La Conférence sur les politiques foncières en Afrique (CLPA) 2025 s’est achevée à Addis-Abeba jeudi. Elle s’est appuyée sur les appels du jour d’ouverture pour traiter les injustices historiques, ainsi que sur des événements parallèles et des sessions techniques. La déclaration finale de la conférence passe de l’évaluation à la mise en œuvre, en traçant des étapes concrètes pour les gouvernements, les leaders traditionnels, les partenaires de développement, la société civile et le milieu académique.

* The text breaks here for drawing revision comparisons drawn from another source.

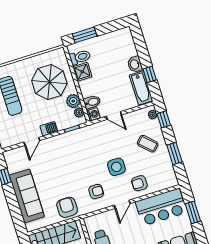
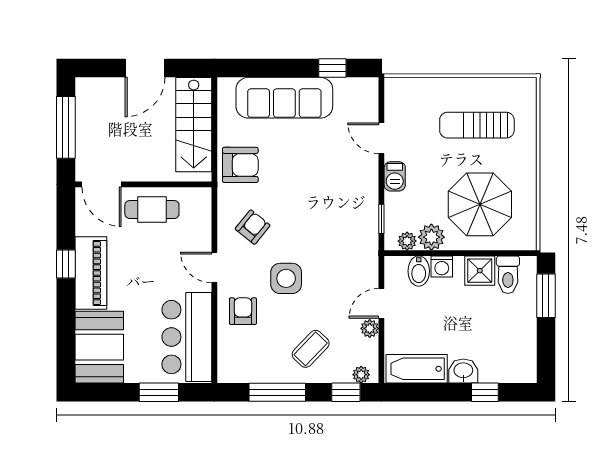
window: (150, 74) -> (485, 392), moved
washing machine: (93, 114) -> (442, 266), moved
plant: (128, 117) -> (370, 328), added
window: (174, 154) -> (277, 392), width x1.44
armchair: (96, 192) -> (253, 227), turned -141

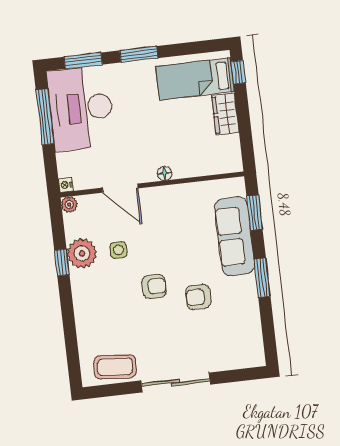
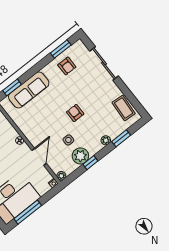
window: (262, 278) -> (61, 49), moved
armchair: (198, 297) -> (67, 66), moved
plant: (82, 308) -> (106, 140), added
window: (70, 334) -> (121, 138), added
sliding door: (176, 383) -> (104, 63), moved

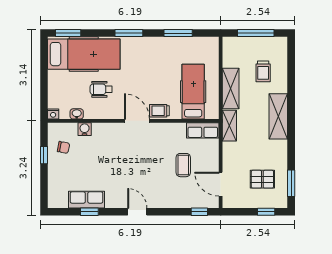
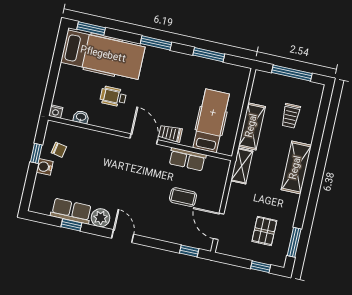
water cooler: (85, 129) -> (45, 167), moved, turned -90
row of seats: (203, 130) -> (187, 159), moved
coffee table: (183, 165) -> (183, 197), turned 90
pallet: (262, 179) -> (264, 231), turned 90
plant: (114, 200) -> (101, 218), added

L’Appel à l’action invite les gouvernements africains à prendre la tête en créant des cadres nationaux complets intégrant la restitution foncière, la récupération du patrimoine culturel et les réparations. Cela inclut la restauration des noms de lieux indigènes et des sites sacrés, ainsi que la mise en place de fonds nationaux dédiés à la restitution. Une directive centrale porte sur la reconnaissance officielle et la protection des systèmes de tenure foncière coutumière, qui gèrent plus de 80 % des terres africaines. L’appel insiste sur l’harmonisation des lois coutumières et statutaires pour combler les clivages de l’ère coloniale et garantir un accès équitable pour les femmes, les jeunes et les communautés marginalisées. Les gouvernements doivent également intégrer la technologie dans la gouvernance foncière pour améliorer la transparence et mieux gérer les zones périurbaines en expansion rapide.